Ci fu un lungo silenzio
" Signor.." Alek venne interrotto da una visione raccapricciante, il poliziotto che si era accasciato poco prima si stava lentamente rialzando, aveva gli occhi vitrei e del sangue gli usciva dalla bocca e gli macchiava la divisa, emetteva suoni gutturali, e di sicuro, non aveva più una sua volontà.

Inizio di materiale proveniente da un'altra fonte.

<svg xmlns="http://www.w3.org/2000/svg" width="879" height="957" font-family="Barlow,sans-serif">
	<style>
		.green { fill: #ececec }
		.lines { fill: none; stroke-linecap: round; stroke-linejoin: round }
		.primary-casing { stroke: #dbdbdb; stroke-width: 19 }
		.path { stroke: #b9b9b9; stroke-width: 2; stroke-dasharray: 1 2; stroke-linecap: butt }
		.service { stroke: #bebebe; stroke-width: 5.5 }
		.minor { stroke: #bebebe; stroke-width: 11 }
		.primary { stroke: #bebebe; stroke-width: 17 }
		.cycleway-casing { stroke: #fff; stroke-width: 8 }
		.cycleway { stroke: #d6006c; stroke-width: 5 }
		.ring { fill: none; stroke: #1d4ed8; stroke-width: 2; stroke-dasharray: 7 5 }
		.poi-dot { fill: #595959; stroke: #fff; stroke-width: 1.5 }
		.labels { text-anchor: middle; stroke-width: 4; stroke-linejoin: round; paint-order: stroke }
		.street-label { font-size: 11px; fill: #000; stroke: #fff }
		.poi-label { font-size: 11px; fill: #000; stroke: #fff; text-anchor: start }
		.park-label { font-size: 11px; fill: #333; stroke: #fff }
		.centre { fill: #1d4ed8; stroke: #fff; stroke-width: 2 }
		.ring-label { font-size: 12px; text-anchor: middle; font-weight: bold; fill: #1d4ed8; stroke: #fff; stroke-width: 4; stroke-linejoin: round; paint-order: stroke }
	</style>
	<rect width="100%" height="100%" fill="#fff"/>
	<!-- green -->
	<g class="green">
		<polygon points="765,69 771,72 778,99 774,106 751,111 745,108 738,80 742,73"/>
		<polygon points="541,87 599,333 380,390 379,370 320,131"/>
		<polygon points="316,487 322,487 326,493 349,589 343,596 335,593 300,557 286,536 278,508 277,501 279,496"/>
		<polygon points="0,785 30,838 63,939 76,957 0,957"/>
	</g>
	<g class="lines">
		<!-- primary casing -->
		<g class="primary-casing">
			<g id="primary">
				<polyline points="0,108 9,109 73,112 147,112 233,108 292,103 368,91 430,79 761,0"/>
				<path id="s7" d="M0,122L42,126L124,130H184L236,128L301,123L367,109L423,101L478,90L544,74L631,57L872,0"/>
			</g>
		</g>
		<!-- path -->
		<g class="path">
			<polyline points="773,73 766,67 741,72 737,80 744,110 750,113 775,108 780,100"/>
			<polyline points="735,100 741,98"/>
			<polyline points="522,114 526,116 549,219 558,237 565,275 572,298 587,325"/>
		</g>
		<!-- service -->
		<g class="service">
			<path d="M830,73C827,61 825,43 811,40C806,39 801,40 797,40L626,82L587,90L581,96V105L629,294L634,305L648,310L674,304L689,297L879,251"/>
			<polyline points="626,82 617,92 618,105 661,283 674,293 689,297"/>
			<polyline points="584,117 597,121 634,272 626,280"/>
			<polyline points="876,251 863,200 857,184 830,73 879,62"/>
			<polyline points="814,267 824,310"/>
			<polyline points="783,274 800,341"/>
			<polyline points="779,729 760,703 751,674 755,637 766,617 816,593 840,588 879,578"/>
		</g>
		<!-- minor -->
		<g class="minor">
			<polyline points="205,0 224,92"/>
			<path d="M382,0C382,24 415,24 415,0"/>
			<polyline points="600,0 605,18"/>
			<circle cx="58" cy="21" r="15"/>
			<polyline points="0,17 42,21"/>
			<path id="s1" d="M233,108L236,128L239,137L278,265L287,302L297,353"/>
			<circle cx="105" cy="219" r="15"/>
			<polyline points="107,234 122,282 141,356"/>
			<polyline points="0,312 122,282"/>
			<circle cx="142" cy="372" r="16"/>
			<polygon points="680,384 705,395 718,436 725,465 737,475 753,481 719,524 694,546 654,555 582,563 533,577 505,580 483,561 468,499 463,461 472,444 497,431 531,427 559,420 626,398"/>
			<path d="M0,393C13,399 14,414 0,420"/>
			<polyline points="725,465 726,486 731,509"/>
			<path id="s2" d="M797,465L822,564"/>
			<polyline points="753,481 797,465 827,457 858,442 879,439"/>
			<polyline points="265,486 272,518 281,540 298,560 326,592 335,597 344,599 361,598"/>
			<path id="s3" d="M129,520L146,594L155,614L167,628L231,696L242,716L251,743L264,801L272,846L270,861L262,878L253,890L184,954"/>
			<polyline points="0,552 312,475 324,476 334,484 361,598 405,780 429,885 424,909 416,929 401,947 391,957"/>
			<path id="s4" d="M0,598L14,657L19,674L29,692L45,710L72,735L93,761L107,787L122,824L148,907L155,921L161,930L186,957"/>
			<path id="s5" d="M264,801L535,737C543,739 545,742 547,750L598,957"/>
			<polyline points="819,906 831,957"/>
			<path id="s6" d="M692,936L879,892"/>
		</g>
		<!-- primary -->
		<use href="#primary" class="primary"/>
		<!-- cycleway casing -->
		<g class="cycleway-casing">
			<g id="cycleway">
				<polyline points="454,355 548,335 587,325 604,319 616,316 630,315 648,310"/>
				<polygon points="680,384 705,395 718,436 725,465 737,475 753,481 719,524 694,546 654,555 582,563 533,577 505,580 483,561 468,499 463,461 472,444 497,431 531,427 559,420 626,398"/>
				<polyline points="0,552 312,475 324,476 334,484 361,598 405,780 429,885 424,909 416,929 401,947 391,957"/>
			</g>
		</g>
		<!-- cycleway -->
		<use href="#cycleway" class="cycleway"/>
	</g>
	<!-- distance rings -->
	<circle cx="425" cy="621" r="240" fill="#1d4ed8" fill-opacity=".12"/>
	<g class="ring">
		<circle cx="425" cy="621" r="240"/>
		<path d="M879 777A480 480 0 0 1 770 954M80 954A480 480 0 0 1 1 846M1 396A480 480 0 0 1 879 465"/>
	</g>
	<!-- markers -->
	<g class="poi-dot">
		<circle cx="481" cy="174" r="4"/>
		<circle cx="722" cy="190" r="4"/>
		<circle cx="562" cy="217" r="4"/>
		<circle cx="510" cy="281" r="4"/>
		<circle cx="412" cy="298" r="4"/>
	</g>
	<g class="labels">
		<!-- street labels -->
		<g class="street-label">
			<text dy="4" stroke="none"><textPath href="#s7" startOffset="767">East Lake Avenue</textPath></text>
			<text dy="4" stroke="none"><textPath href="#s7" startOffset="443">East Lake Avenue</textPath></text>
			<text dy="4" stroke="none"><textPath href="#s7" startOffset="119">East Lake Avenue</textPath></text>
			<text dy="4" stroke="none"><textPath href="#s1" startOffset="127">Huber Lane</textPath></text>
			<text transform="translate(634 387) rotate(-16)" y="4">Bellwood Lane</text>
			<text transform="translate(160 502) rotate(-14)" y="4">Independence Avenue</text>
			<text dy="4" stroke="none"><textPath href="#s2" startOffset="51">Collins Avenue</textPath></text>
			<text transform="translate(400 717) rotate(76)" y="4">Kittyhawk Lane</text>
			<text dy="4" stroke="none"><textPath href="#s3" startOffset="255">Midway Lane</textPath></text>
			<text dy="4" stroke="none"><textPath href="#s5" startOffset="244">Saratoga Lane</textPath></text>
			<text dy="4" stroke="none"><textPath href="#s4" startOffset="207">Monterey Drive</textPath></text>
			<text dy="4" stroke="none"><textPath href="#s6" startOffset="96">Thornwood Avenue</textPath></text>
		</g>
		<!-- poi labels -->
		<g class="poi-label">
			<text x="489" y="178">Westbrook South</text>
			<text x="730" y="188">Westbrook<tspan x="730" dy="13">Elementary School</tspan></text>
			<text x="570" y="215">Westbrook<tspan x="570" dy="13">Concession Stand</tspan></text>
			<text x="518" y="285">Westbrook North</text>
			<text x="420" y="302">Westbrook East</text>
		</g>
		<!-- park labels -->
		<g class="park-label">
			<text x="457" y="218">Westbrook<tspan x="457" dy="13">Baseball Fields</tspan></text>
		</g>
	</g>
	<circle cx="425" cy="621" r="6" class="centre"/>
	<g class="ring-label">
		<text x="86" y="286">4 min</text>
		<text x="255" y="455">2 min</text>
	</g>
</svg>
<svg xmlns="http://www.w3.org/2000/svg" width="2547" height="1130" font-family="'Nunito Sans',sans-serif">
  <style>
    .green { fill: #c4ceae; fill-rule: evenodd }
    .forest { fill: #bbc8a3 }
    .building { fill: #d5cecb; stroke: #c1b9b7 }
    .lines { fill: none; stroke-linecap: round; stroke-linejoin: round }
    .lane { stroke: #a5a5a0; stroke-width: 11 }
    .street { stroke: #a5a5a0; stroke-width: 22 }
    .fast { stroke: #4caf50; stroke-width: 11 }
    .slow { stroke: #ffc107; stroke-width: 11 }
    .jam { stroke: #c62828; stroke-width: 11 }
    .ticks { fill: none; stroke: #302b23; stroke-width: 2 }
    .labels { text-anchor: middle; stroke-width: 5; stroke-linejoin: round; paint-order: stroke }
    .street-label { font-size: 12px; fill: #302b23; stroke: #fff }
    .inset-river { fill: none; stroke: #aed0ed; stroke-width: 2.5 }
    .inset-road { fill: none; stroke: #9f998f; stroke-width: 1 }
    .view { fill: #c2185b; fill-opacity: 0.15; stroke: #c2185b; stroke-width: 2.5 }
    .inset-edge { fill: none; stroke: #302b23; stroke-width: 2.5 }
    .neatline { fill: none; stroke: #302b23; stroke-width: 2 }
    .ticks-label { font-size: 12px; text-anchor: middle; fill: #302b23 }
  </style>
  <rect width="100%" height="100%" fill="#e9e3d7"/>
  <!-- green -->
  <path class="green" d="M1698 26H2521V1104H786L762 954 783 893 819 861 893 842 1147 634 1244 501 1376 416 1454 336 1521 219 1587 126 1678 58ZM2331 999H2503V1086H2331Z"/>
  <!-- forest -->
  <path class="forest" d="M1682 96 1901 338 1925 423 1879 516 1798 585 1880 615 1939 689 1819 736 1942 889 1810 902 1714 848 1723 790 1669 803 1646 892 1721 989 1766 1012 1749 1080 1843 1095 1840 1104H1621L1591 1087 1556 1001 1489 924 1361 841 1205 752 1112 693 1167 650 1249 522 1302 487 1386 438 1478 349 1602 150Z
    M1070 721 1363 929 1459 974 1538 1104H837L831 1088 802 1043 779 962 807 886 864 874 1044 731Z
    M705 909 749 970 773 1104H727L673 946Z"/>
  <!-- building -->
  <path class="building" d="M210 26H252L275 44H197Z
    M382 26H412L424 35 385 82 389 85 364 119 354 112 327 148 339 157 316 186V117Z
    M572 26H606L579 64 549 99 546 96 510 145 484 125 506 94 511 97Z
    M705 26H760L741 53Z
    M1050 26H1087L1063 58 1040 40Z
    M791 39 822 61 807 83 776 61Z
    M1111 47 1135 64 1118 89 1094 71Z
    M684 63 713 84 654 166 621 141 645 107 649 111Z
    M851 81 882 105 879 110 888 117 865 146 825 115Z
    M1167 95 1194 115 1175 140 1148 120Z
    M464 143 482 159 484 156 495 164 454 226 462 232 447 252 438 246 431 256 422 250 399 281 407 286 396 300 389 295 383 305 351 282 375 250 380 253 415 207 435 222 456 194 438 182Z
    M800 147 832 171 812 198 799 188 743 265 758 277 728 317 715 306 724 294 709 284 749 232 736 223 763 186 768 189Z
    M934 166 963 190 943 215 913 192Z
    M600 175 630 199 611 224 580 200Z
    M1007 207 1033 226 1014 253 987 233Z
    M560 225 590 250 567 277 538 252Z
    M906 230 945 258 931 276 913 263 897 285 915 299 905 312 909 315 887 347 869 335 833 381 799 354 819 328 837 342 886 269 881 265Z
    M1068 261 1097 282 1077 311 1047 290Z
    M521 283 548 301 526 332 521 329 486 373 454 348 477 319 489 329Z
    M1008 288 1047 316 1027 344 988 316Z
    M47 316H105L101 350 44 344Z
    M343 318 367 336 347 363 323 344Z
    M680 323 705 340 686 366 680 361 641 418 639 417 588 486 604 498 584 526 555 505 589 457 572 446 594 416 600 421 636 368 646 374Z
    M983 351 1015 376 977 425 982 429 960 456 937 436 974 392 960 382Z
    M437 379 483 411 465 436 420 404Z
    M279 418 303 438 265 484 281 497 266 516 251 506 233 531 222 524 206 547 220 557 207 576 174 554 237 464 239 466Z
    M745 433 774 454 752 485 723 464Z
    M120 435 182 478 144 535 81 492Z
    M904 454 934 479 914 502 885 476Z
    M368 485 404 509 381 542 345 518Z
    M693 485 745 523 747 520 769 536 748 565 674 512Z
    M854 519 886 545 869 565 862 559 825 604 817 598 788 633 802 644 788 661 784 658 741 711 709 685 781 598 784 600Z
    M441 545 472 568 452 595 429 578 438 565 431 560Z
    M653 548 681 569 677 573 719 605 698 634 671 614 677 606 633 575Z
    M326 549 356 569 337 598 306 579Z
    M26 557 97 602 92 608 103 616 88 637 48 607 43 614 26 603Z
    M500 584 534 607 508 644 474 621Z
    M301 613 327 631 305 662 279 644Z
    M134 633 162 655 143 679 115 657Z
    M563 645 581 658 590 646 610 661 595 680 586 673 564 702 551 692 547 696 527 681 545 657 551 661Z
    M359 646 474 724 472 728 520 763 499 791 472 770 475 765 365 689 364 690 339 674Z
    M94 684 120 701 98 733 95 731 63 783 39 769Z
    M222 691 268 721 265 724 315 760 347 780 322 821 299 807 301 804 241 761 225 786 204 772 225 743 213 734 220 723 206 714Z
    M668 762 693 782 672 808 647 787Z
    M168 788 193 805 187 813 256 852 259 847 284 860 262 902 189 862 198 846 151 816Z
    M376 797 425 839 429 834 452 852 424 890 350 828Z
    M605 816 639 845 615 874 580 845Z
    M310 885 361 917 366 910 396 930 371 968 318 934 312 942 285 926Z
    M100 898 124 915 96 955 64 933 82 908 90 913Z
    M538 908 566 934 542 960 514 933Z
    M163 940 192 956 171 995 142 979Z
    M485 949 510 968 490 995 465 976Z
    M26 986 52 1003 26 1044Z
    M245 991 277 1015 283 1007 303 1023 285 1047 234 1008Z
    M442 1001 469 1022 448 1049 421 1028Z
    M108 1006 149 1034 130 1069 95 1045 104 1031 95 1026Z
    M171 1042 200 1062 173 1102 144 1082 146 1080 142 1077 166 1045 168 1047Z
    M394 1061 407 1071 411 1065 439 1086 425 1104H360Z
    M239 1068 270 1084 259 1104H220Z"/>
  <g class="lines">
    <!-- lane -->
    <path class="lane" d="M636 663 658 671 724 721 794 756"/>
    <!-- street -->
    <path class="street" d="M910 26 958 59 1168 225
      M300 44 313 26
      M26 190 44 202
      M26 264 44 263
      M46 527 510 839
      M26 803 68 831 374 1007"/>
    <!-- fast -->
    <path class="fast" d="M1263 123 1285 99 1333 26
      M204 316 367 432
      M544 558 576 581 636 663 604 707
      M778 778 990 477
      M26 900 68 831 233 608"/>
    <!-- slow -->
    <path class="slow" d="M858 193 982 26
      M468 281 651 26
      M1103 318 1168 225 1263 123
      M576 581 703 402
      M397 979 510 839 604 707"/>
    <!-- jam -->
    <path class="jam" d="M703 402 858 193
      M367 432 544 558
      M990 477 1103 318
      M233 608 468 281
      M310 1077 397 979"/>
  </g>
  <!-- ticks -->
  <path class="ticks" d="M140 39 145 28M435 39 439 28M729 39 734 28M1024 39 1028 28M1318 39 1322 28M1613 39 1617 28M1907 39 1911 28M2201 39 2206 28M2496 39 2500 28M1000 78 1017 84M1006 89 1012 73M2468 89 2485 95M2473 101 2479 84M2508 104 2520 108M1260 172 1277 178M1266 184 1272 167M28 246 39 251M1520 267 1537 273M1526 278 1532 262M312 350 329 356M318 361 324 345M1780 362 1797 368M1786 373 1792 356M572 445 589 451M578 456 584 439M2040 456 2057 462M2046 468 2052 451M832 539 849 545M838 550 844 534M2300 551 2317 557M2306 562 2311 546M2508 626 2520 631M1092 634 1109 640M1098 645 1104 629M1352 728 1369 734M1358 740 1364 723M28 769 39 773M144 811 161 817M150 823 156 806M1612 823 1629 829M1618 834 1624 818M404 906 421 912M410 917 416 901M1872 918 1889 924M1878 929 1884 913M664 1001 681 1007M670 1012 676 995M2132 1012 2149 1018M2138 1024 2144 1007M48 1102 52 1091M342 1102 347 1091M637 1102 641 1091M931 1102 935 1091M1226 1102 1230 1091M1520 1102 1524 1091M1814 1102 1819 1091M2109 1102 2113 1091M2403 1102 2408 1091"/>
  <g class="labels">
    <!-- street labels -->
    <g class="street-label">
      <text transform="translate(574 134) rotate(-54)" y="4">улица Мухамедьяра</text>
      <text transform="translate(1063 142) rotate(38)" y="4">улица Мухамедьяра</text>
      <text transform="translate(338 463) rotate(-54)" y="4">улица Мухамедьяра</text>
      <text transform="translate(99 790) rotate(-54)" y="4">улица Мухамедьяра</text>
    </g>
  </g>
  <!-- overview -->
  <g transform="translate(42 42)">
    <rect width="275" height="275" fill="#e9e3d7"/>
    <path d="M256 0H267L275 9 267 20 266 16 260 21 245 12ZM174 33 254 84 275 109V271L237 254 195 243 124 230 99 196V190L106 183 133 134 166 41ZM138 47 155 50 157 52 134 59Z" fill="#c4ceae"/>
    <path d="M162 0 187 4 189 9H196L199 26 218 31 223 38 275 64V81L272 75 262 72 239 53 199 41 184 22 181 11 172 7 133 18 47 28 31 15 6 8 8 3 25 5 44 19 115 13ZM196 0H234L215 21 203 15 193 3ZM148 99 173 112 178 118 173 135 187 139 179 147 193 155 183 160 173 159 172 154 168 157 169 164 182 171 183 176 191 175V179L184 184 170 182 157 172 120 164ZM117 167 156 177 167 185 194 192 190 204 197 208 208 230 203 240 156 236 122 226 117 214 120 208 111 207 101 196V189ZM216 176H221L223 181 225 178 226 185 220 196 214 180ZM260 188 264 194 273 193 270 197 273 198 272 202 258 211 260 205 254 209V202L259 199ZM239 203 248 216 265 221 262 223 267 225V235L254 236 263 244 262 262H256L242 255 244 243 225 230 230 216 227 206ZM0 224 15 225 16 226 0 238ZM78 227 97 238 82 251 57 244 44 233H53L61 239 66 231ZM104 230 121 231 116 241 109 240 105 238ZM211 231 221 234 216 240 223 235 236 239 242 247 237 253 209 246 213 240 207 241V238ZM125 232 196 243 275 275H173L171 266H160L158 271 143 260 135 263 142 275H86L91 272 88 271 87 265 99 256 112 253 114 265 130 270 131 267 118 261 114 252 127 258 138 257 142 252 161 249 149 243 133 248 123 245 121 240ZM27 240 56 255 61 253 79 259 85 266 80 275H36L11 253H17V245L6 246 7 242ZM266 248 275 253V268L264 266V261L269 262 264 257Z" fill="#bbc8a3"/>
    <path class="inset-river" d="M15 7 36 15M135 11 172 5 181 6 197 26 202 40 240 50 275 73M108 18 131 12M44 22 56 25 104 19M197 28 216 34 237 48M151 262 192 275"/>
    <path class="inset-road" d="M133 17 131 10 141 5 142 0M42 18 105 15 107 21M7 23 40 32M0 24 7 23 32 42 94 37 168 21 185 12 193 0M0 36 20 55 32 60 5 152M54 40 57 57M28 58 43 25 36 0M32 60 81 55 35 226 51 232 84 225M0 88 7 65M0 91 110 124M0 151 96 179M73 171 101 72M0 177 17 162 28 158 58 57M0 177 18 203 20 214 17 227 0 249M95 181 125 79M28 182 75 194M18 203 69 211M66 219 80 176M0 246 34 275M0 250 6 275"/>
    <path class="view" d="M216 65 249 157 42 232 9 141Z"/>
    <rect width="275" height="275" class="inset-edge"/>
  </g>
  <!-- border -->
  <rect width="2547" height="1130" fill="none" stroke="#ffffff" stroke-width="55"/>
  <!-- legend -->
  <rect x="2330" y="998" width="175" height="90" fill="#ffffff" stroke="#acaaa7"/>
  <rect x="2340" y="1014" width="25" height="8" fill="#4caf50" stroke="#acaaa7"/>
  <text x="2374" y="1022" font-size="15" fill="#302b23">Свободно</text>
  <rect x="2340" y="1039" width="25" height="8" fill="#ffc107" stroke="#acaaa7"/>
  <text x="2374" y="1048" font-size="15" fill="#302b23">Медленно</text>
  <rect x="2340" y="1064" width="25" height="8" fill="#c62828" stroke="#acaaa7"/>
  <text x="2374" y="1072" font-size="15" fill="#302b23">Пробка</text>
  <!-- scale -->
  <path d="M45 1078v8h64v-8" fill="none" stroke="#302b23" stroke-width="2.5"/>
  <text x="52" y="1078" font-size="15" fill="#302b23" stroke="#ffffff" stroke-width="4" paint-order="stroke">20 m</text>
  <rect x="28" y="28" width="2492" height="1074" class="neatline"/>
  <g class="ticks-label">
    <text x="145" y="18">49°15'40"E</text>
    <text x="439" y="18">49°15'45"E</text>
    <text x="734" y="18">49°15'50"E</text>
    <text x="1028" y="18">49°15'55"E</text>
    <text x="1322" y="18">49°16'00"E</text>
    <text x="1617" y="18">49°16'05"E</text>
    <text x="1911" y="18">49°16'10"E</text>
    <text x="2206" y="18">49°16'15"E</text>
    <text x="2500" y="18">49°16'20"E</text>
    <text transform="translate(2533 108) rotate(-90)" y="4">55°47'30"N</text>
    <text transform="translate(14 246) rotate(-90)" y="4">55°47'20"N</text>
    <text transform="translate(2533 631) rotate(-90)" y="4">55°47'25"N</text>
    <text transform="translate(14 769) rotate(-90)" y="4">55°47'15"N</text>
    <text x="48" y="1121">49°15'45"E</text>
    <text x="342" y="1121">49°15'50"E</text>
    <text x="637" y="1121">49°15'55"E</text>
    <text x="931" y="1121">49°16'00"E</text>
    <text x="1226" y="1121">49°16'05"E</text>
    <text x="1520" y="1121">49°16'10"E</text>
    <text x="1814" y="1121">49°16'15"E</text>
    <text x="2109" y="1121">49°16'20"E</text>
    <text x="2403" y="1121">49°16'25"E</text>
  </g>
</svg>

" Bene" disse Paolo " Ora non c'è dubbio che sia effettivamente lo stesso uomo che vi ha attaccati" 
La sua voce tremava impercettibilmente, quasi incrinandosi.
" Ha ragione"
Il commissario Fumagalli  che era stato in silenzio fino a quel momento,  aveva parlato a voce bassa, ma decisa" Va via da qui e porta con te Vera, tornerai qui quando non ci sarà più pericolo"
" Ma signore.."
" VAI"
Nel suo sguardo vide per la prima volta qualcosa di diverso.
Era paura.
Non ebbero tempo di continuare a parlare, Ale ed il poliziotto avevano iniziato un mortale tiro al bersaglio sugli agenti di polizia.